Tesla intertwined its Full Self-Driving (Supervised) suite with its in-house Insurance initiative in an effort to offer an attractive incentive to drivers.
Tesla announced that its new Safety Score 3.0 will automatically have a perfect score of 100 with every mile driven with Full Self-Driving (Supervised) enabled.
The change is designed to boost customers’ average safety scores and deliver noticeably lower monthly premiums.
The move marks the clearest link yet between Tesla’s autonomous driving technology and its proprietary insurance product. Tesla Insurance already relies on real-time vehicle data—such as acceleration, braking, following distance, and speed—to calculate a Safety Score between 0 and 100. Higher scores have long translated into cheaper rates.
Under the previous system, however, even brief manual interventions could drag down the average, frustrating owners who rely heavily on FSD. Version 3.0 eliminates that penalty for supervised autonomous miles, effectively treating FSD-driven segments as the safest possible driving behavior.
The incentive is immediate and financial. Drivers who keep FSD engaged for the majority of their trips will see their overall score rise, potentially shaving hundreds of dollars off annual premiums.
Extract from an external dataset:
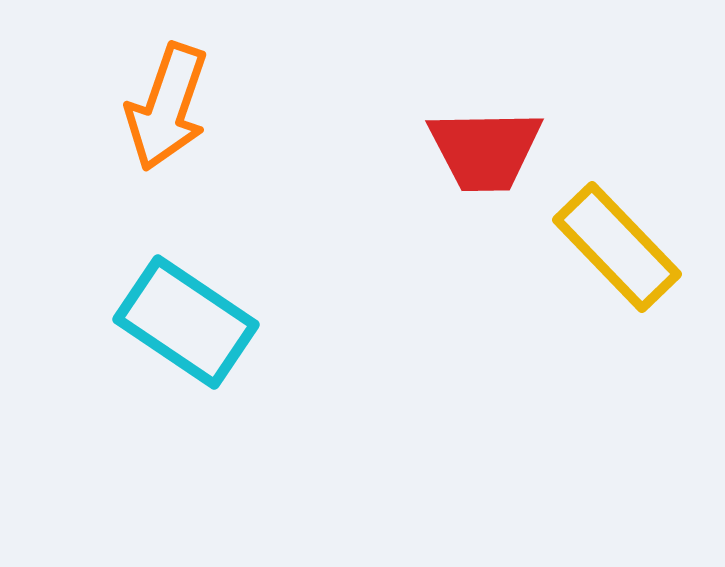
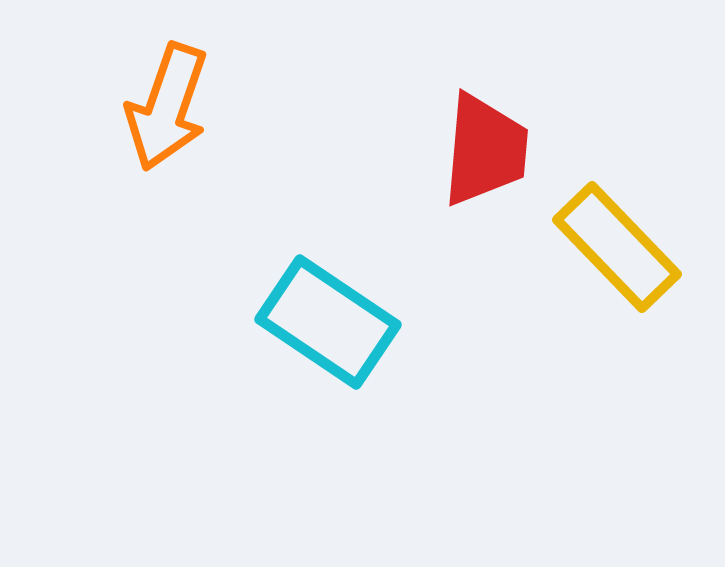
red trapezoid: rotated 84 degrees counterclockwise
cyan rectangle: moved 142 px right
Tesla framed the update as a direct response to customer feedback, many of whom had complained that the old scoring model punished the very behavior it was meant to encourage.
For now, the program applies only to new policies in six states: Indiana, Tennessee, Texas, Arizona, Virginia, and Illinois.
Existing policyholders are not yet included, a point that drew swift questions from the Tesla community. Many owners in other states, including California and Georgia, expressed hope that the benefit would expand nationwide soon.
The announcement arrives as Tesla continues to roll out FSD Supervised updates and push for regulatory approval of more advanced autonomy. By tying insurance savings directly to FSD usage, the company is putting its own actuarial weight behind the technology’s safety claims.
Every mile logged under FSD now carries a documented financial value—lower risk, lower cost—based on Tesla’s internal driving data rather than external crash statistics alone.
Tesla has not disclosed exact premium reductions or the full rollout timeline beyond the six launch states.
Still, the message is clear: the more drivers trust FSD Supervised, the more Tesla Insurance will reward them. In an era when legacy insurers remain cautious about autonomous tech, Tesla is betting that its own data will prove the safest miles are the ones driven hands-free.